La célèbre étude LittleAlbert de John B. Watson reste controversée aujourd'hui, en partie parce qu'il n'a jamais divulgué le vrai nom de l'enfant, laissant les chercheurs et le public spéculer sur son identité et son sort.
En 2009, les psychologues HallP. Beck, Ph.D., et SharmanLevinson, Ph.D., ont parcouru les archives publiques et consulté des experts en reconnaissance faciale pour résoudre le mystère du « garçon perdu de la psychologie ». Leur analyse a conclu que le sujet était probablement Douglas Merritte, le fils d'une nourrice qui travaillait à la maison Harriet Lane.
Beck et Levinson ont travaillé avec GaryIrons, un parent de Douglas Merritte, qui a fourni les dossiers médicaux de Douglas de Johns Hopkins. Les archives révèlent qu'il est décédé alors qu'il était un jeune enfant d'une hydrocéphalie, une maladie impliquant une accumulation anormale de liquide dans le cerveau.
Alors que Watson a rapporté que LittleAlbert était un nourrisson en bonne santé, l’examen par le Dr Jon Fridlund des images originales suggère le contraire. Il a noté que le garçon avait une tête disproportionnée, qu'il était visiblement potelé et, ce qui est le plus frappant, qu'il n'affichait pas un seul sourire social pendant les quatre minutes environ filmées.
À six mois, les bébés en bonne santé commencent généralement à sourire en réponse à des stimuli sociaux et, à neuf mois, ils recherchent activement davantage d’interactions. Fridlund a également observé que les réactions d'Albert à divers stimuli étaient atténuées :il restait immobile lorsqu'on lui présentait un petit chien, un papier brûlant, un singe tenu en laisse et même une barre d'acier frappée avec un marteau derrière son dos. Chez la plupart des nourrissons, de tels signaux potentiellement menaçants les incitent à se tourner vers un soignant pour les rassurer.

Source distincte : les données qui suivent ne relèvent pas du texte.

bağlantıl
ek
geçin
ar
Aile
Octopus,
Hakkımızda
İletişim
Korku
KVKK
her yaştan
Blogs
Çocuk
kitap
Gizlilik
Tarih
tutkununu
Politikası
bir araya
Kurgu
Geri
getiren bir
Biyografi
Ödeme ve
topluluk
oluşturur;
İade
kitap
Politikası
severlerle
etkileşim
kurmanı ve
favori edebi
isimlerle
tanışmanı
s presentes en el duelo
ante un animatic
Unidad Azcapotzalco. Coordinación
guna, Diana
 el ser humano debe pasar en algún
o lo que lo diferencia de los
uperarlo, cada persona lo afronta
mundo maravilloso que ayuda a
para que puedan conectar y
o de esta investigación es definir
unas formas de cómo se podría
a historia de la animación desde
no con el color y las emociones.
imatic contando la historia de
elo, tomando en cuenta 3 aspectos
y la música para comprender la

Fridlund pense que ces réponses atténuées peuvent indiquer une hydrocéphalie, qui se présente souvent à la naissance. Watson et son assistante, RosalieRayner, avaient décrit Albert comme « extrêmement flegmatique », un trait qu'ils jugeaient approprié pour les expériences de conditionnement de la peur.

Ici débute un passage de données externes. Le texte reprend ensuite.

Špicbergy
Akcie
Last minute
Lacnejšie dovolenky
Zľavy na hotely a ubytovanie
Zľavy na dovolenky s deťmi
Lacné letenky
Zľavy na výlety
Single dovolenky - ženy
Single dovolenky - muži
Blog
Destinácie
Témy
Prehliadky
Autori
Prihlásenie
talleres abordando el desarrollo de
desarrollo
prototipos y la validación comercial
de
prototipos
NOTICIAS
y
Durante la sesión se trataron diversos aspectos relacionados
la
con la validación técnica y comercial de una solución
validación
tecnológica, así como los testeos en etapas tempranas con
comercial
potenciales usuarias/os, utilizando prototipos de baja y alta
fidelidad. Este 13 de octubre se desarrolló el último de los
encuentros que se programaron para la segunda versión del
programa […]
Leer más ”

Les résultats collectifs ont été publiés par Fridlund, Beck, Irons et le neurologue pédiatrique WilliamGoldie de Johns Hopkins, soulignant qu'un enfant souffrant de troubles neurologiques peut ne pas répondre aux stimuli de la même manière qu'un nourrisson au développement typique.
Dans une enquête distincte, les chercheurs canadiens RussPowell, Ph.D., NancyDigdon, Ph.D. et BenHarris ont identifié un nourrisson nommé WilliamAlbertBarger, dont la mère était également nourrice au Harriet Lane Home. La date de naissance et le poids de Barger correspondaient aux archives historiques de LittleAlbert, et il a survécu jusqu'à la fin des années quatre-vingt, ce qui contraste fortement avec la mort prématurée de Merritte.
En 2014, l'équipe a publié ses recherches sur WilliamAlbertBarger, apportant une nouvelle perspective sur l'identité et l'héritage du sujet de l'expérience de Watson.